## Te bestuderen tekst

1red17980
30-03-2007, NOS, Gesprek met de minister-president, N.1, 18.35 uur
MINISTER-PRESIDENT BALKENENDE, NA AFLOOP VAN DE WEKELIJKSE MINISTERRAAD,
OVER DE DIALOOG MET DE SAMENLEVING, LESUITVAL EN DE AANPAK VAN
PROBLEEMWIJKEN
- DIALOOG MET DE SAMENLEVING -
VAN DE GRAAF:
Meneer Balkenende, goedenavond. Het kabinet is 3 maanden op tour door
Nederland om te luisteren wat er leeft in de samenleving. Ik zou denken: 5,
6 weken verkiezingscampagnes. U weet allang wat er leeft in de samenleving.
BALKENENDE:
Weet u wat vaak de gangbare kritiek is? Wanneer zie ik politici nu. Je ziet
ze in de verkiezingstijd en daarna zie je ze niet meer. En wij doen dat
anders.
VAN DE GRAAF:
Ja, tot zover kan ik u volgen. Maar de Tweede Kamer zegt: dit duurt ons een
beetje te lang. De Eerste Kamer is van louter verveling helemaal op
gehouden met vergaderen. En de Tweede Kamer zegt: we hebben niets te doen.
Kom met je plannen en kom met ons praten.

## Aangeleverd materiaal

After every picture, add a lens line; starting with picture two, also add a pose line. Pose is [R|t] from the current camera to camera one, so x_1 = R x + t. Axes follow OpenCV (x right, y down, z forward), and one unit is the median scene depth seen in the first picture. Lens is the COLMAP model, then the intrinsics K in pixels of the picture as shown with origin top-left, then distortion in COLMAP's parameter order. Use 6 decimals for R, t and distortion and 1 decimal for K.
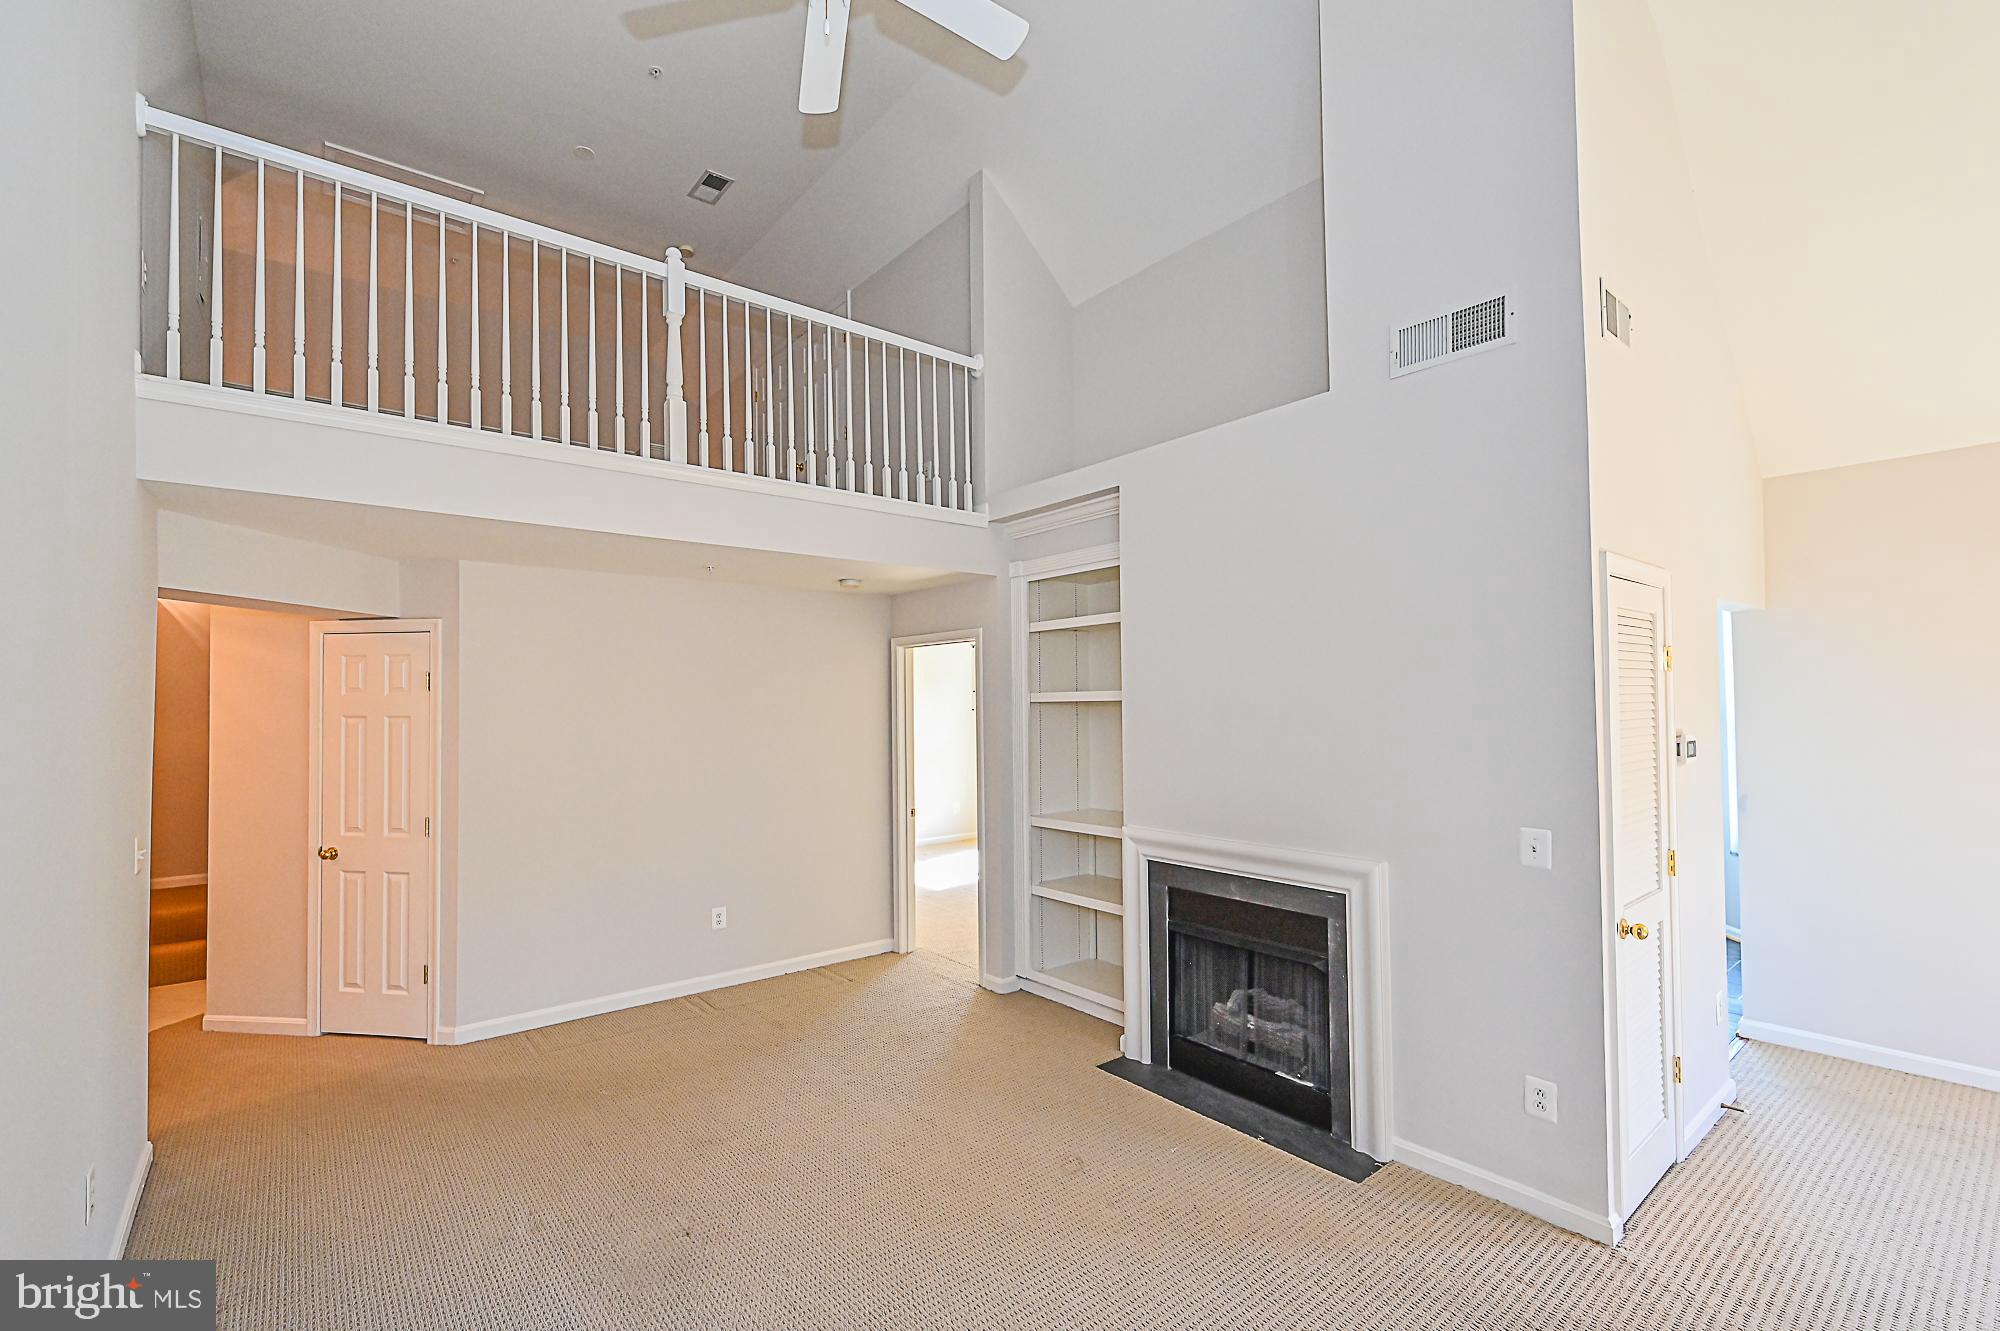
lens RADIAL K [[857.8, 0, 952.3], [0, 857.8, 694.2], [0, 0, 1]] dist [-0.002413, 0.000499]
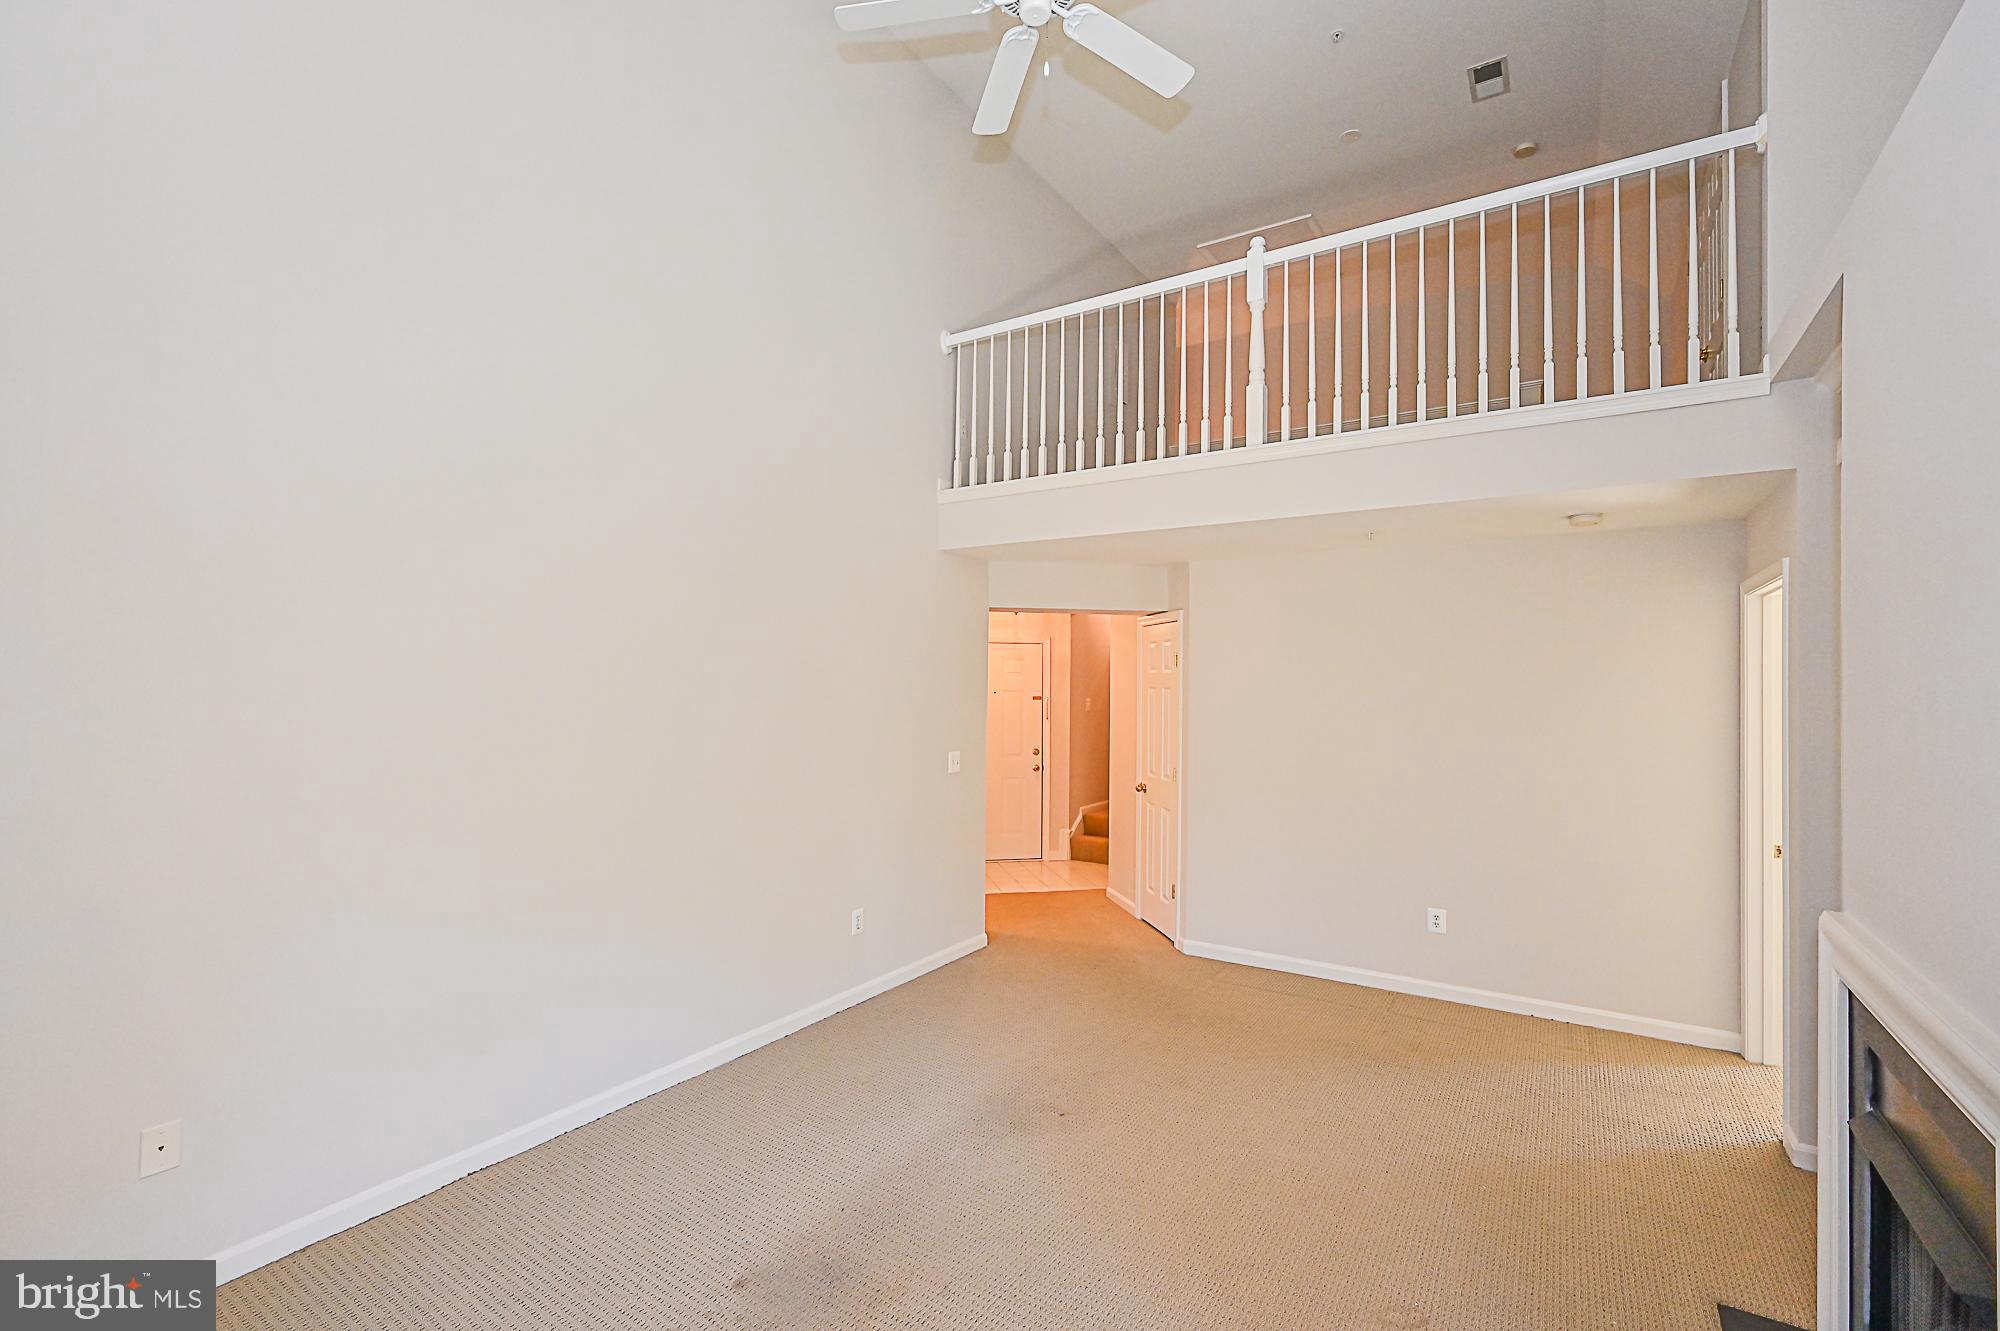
lens RADIAL K [[894.4, 0, 1015.4], [0, 894.4, 683.9], [0, 0, 1]] dist [-0.001147, -0.000319]
pose [[0.344759, 0.010385, -0.938634, 0.575786], [0.002989, 0.999922, 0.012161, 0.002973], [0.938686, -0.006998, 0.344701, 0.345487]]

## Uit te voeren taken
A – Beantwoord over het gesprek met minister-president Balkenende deze vragen:
(i) Hoe lang is het kabinet volgens Van de Graaf op tour door Nederland?
(ii) Wanneer ziet men politici volgens de gangbare kritiek die Balkenende noemt?
(iii) Wat heeft de Tweede Kamer volgens Van de Graaf te doen?
B – Hervat het gesprek met minister-president Balkenende na de laatste vraag van Van de Graaf.
De gegevens staan los van de tekst.

## Antwoorden
A –
(i) Drie maanden.
(ii) In de verkiezingstijd; daarna ziet men ze niet meer.
(iii) Niets.

B –
BALKENENDE:
Ik vind dat een merkwaardig argument. Toen we het debat hadden over de
regeringsverklaring hebben we heel duidelijk gezegd: wat gaan we de komende
maanden doen? Er is een akkoord tussen de coalitiepartijen gesloten, het
coalitieakkoord. Daarover ging het debat met de Tweede Kamer. En toen
hebben we gezegd: we willen toewerken naar een beleidsprogramma en dat
zullen we in juni vaststellen. En dat gaan we ook doen in deze periode, in
deze maanden. Toen hebben we gezegd: we gaan de plannen verder uitwerken.
Dat is 1. Dat is ons eigen werk. En tegelijkertijd hebben we gezegd: we
willen contact hebben met de samenleving. We gaan werkbezoeken doen, we
gaan mensen opzoeken. En dat is precies wat nu op het ogenblik gebeurt.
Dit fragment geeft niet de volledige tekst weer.